Like in most developed countries across the globe, immigration has evolved into a sensitive and complex issue in the Netherlands – a conflux of emotions, insecurity and concerns. Some parts of the political world – both here and abroad – have capitalized on that mental uncertainty to do little more than aggravate what must now be called a problem.
DAE graduate Dick Bakker (Izaak Imagery) delved into this issue creating a series of films titled “Under Construction: the Netherlands.” In it the infamous Dutch residency identity card – compulsory for all legal foreigners to carry on their person – was portrayed, but in the bottom left hand square where a still photograph usually sits, he beamed video footage of the person living life.

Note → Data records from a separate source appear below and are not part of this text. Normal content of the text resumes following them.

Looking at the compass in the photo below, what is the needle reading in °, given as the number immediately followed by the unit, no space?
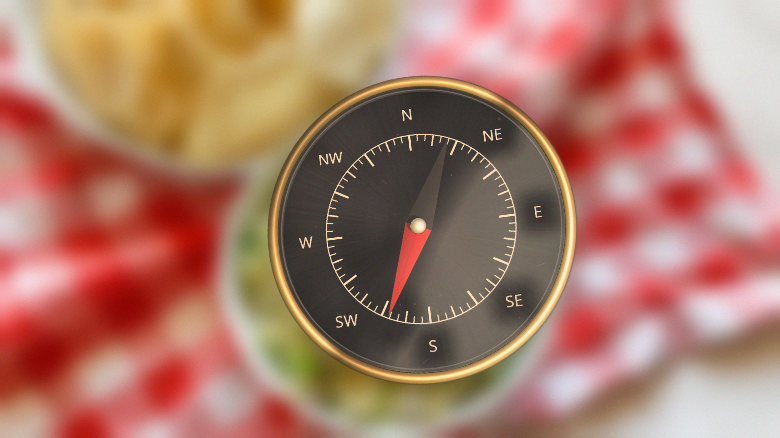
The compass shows 205°
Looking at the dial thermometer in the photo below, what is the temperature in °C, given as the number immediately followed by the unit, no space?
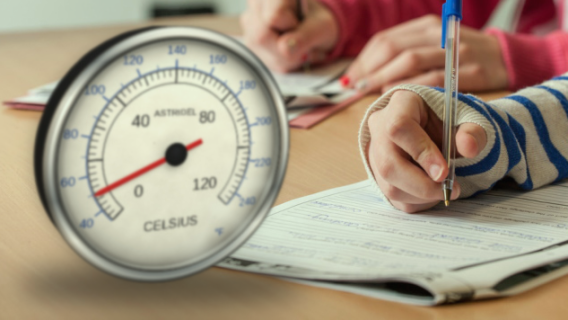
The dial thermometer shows 10°C
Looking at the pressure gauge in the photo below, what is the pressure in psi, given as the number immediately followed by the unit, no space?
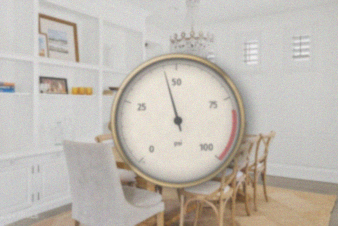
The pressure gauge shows 45psi
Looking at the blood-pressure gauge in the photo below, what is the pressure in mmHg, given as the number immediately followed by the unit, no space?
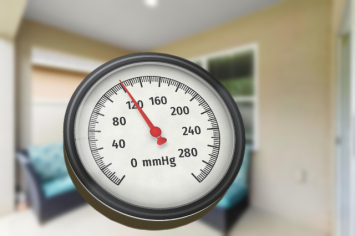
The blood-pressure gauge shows 120mmHg
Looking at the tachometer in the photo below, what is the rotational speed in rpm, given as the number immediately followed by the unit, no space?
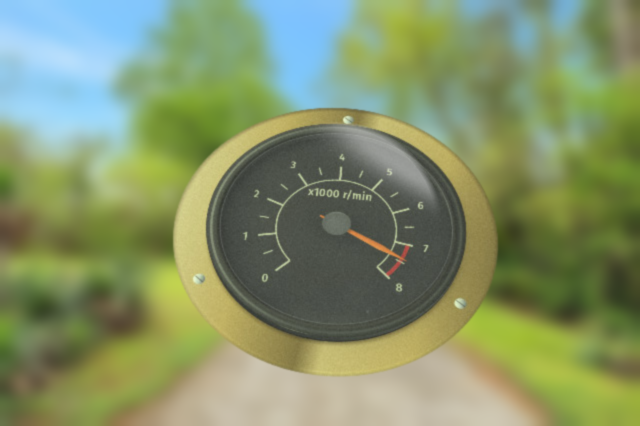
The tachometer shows 7500rpm
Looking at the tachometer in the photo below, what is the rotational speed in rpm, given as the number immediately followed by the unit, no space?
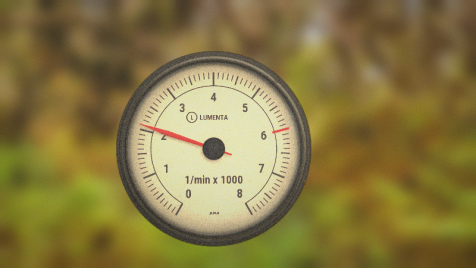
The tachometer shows 2100rpm
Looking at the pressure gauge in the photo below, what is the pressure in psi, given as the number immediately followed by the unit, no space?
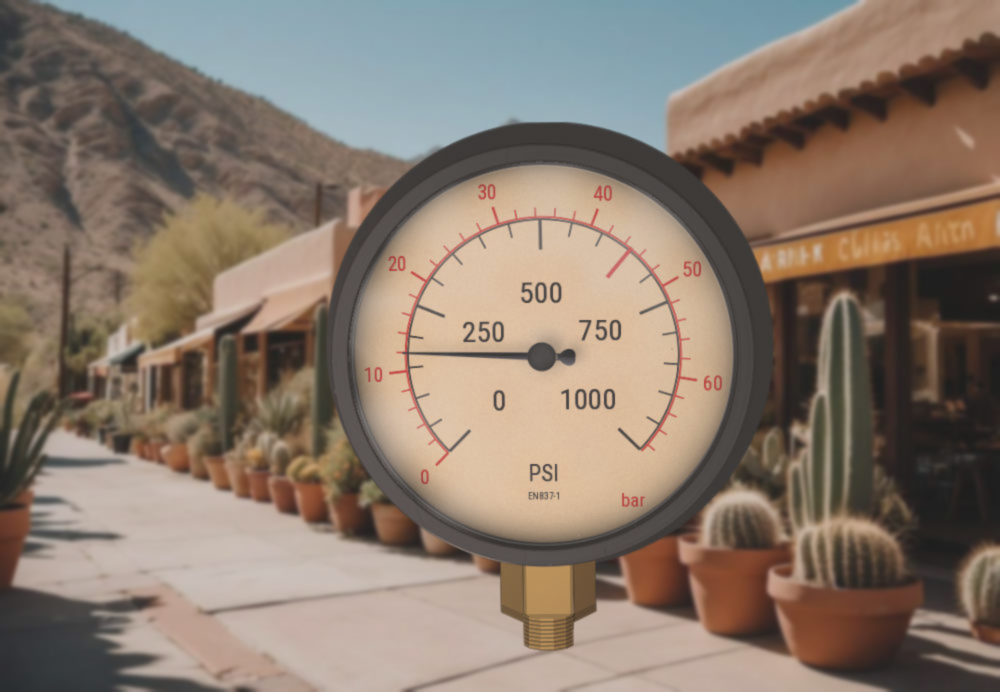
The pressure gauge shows 175psi
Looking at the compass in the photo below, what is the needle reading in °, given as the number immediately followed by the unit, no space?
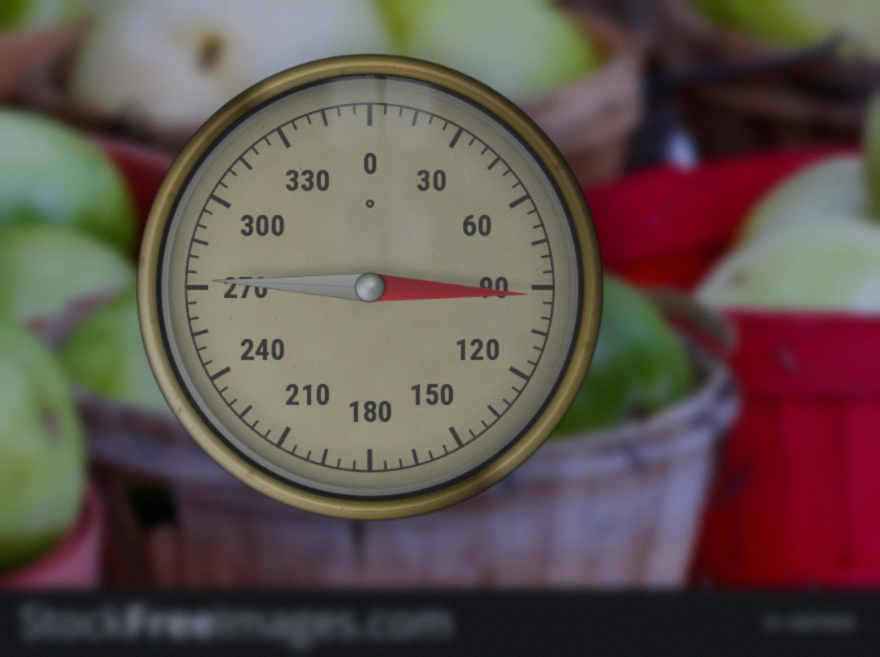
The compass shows 92.5°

The result was to give these normally anonymous foreigners an identity – moving them beyond the mere statistic they are only ever known as.
Bakker’s larger point is that the ongoing debate does not represent the true face of immigration.
For this project he consulted with immigration lawyer Jeremy Bierbach, a naturalized Dutchman whose legal practice specializes in this very issue.
“Basically these sorts of cards represent the extreme abstraction of a human being,” Bierbach says. “It is always about selecting details and leaving the rest out; reducing a person to certain aspects. Of course this is also what the law does, and the way the law deals with people. It doesn’t look at a whole individual, but in how it can extract facts so as to compare people … in my opinion this as a design represents flawed thinking.”
Flawed but inevitable – Bierbach, who is currently working on his Ph.D, calls the system perverse, but until countries have similarly working systems of welfare, tax and public services, open borders are an impossibility.
“My inspiration for critical thinking comes from ‘The History of the Passport’ by John Torpey,” Bierbach says. “These sorts of identity documents are quite recent. Before WWI there was relative freedom of movement because back then even the next town over was deemed foreign. Nobody cared if people moved around.”
But with the unrest and turmoil of the 20th century came the rise of the nation state - massive territorial entities that were centrally controlled.
“These facilitated the idea that people had to be embraceable,” says Bierbach. “Torpey calls it compilable. In order to maintain the surveillance necessary to define people in terms of nationality they needed to start controlling movement.
Residency cards are just another branch of this attempt to control movement.
Bakker himself talks a lot about designing solutions as the point of his project. “It is design and not, for example, art,” he says, “because it is meant for public spaces and it is designed to encourage people to look at reality in a different way.
“In the past, there were advertisements with feel-good slogans, like be nice to everybody, and don’t throw your rubbish on the ground. I see my project as something like that – it is about communicating a good cause.”
Like a pubic service announcement, with the onus put on the individual to observe, think and act. “I have put the responsibility with the person observing,” Bakker says. “There is no judgment. People see it, they don’t even know if it is design or art, they just see it and think about it and perhaps wonder how the situation reflects on them. That is all that maters.”